The other day Karen was in for her regular appointment and she shared with me that she’s becoming aware of what has been a blind spot for her. She shared with me that she’s slowly realizing that she’s gotten so used to paying attention to pain over the years that now in order to pay attention to her body, she has to feel pain.
She has noticed a pattern of accidents and injuries, from stubbing her toe to overworking herself with chores around the house and garden. She’s noticed that there are no other times when she pays attention to her body other than when she’s hurting.
The power of the stories that we tell ourselves is such that in order to maintain a consistent story, we bend reality to fit the story. We will subvert, circumvent, lie, and avoid in order to be consistent with our stories.
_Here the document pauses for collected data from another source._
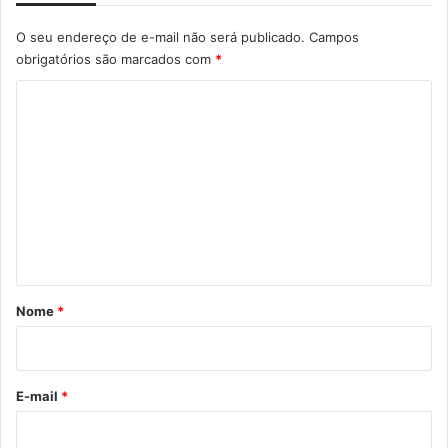
O seu endereço de e-mail não será publicado.
Campos
obrigatórios são marcados com
*
C
o
m
e
n
t
á
r
Nome
*
i
o
*
E-mail
*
For example, another patient was sharing with me that while she was out with other parents minding each other’s children, she got lost. While lying on the table she exasperatingly said “I don’t want to always be the weak link in the chain!”.
The stories we tell ourselves affect how we interpret an experience. If your story is that you always mess up, then even when you don’t really mess up, you’ll tend to see yourself messing up anyways. This is a painful way to go about your life.
Having a more empowering story starts with becoming aware of the stories that are running our lives. Some may be more energizing than others. It’s for us to really see the stories that are deflating us, defeating us and creating a neutral or even negative life experience.
The new story doesn’t have to be figured out. In fact it’s best if you allow it to come to you. It can come to you through a moment of inspiration. It can come to you in a moment of vulnerability, self-honesty or humility.
Often when we are not able to feel vulnerable, it’s because we don’t feel safe, physically or emotionally.
One of the gifts of Neuro-Structural care is that we’re more able to feel vulnerable and at the same time, feel safe. It’s a powerful combination that brings us to a place where we don’t need the story anymore. The story might have been there to protect us or to minimize who we really are.
We have the capacity within us to become aware of the stories that are holding us back and to inspire ourselves to find new, uplifting stories: ones that don’t just improve our own lives but everyone’s around us.